Helpful Book – Unwritten Rules of Social Relationships

                                          Unwritten Rules

The book we review today is ‘Unwritten Rules of Social relationships – Decoding the social mysteries through the unique perspectives of Autism’ written by Temple Grandin and Sean Barron. This book offers the distilled wisdom of two very successful people on the autism spectrum, two very different people, one driven by intellect and another by emotions. They share their experiences on how they learned to navigate the social life and in the process offer priceless suggestions for parents and caregivers of children with autism.

Dr. Temple Grandin shares her story of how growing up in the 1950’s helped her develop social skills as in those days, kids were not glued to TVs and laptops but instead played together a lot. This provided Temple Grandin ample opportunities and with her mother’s guidance, learned many aspects of social skills and continued learning from various experiences in life which she shares with us. She concludes by saying how romantic relationships are a strict No for her. Then we move onto read Sean Baron’s story which starts with his childhood crush on his teacher and how very angry he was when she was getting married! I genuinely wasn’t expecting this vast spectrum in the range of emotions, probably because this is the first time I am reading Sean’s Story. He shares his experiences about growing up coping with his sensory world and trying very hard to navigate the social world. While Temple Grandin feels comfortable when corrected by her mother about social etiquette, Sean Barron, on the other hand, feels depressed and  how he always felt he would never get anything right. This forms the Act one of the book where the authors offer their perspectives on social thinking.

Act Two talks about Two minds  – two paths  and how the Autistic way of thinking affects the Social understanding. Here the authors share their views on various aspects like the three R’s – Rules, Repetitions and Rigidity, Black and White thinking and its impact, Thinking affects Behavior, etc.

Act Three is all about the ten unwritten rules of social relationships, where the authors suggest various ways teach this skills to children with autism from their own personal experiences. I really loved this section as it offers wealth of information from two very different perspectives.

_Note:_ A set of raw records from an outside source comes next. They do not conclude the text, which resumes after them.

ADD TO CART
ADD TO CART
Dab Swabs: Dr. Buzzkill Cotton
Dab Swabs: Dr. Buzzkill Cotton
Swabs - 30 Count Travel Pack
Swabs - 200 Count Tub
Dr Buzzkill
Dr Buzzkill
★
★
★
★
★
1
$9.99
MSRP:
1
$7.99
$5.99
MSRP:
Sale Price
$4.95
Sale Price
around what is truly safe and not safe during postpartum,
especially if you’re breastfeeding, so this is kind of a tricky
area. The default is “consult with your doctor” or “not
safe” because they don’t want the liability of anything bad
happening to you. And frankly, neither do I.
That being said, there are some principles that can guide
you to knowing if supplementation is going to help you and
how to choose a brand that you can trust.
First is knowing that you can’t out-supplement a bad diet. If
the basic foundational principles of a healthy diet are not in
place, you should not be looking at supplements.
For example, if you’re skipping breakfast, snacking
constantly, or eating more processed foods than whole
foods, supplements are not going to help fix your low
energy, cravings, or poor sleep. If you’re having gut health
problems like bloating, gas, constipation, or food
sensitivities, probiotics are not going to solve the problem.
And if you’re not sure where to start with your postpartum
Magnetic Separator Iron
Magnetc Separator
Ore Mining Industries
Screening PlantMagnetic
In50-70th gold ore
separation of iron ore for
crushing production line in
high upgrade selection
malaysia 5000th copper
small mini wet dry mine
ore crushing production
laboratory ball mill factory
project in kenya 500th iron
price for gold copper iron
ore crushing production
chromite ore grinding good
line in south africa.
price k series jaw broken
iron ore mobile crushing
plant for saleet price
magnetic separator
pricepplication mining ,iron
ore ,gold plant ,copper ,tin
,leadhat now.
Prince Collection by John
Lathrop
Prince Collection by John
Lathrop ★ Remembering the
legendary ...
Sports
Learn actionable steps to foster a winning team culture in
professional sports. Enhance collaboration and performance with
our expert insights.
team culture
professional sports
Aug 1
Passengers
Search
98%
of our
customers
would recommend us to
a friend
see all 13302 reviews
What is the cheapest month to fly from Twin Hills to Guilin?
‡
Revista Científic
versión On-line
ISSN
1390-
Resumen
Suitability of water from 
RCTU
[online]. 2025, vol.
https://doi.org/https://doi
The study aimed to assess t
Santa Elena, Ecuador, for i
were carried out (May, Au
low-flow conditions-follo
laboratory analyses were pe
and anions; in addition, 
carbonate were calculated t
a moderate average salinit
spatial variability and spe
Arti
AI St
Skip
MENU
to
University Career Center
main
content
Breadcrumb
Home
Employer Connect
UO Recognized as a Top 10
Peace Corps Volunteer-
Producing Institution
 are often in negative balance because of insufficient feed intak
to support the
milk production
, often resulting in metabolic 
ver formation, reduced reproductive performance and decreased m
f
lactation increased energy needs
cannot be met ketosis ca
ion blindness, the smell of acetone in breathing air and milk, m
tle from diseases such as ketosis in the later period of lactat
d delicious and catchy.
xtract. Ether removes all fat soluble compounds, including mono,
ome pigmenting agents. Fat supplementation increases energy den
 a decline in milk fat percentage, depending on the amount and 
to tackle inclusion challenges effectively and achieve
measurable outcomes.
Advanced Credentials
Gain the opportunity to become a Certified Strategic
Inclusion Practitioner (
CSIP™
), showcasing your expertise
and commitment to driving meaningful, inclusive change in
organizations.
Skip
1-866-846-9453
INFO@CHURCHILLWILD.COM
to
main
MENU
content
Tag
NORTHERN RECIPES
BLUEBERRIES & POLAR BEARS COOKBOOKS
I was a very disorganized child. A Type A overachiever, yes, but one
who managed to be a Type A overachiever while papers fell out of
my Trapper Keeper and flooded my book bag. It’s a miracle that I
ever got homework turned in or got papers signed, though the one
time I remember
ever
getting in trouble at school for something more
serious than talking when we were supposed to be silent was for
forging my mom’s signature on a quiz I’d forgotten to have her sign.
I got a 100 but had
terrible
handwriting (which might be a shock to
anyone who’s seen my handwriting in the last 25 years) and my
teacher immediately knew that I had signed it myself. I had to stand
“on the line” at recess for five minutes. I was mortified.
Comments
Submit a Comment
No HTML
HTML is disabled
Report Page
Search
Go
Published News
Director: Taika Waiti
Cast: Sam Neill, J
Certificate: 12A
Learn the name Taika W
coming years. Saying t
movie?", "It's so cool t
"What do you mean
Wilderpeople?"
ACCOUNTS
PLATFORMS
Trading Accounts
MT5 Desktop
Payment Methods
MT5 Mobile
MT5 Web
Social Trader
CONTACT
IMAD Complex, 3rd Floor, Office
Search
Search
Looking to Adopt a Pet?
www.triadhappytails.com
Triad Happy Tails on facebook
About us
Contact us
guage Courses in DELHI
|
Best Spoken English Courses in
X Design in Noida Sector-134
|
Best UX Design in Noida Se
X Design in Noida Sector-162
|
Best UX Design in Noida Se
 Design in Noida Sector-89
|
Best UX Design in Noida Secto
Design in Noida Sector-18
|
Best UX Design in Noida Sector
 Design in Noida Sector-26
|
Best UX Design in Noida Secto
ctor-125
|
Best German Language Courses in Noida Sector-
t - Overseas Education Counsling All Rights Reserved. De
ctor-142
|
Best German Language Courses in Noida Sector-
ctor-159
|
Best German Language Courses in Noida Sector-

The ten rules are :

1) Rules are not absolute. They are situation- based and people – based.
2) Not everything is important in the grand scheme of things
3) Everyone in the world makes mistakes. It doesn’t have to ruin your day.
4) Honesty is different than Diplomacy
5) Being polite is appropriate in any situation
6) Not everyone who is nice to me is my friend
7) People act differently in public than they do in private
8) Know when you are turning people off
9) “Fitting in”  is often tied to looking and sounding like you fit in!
10) People are responsible for their own behaviors.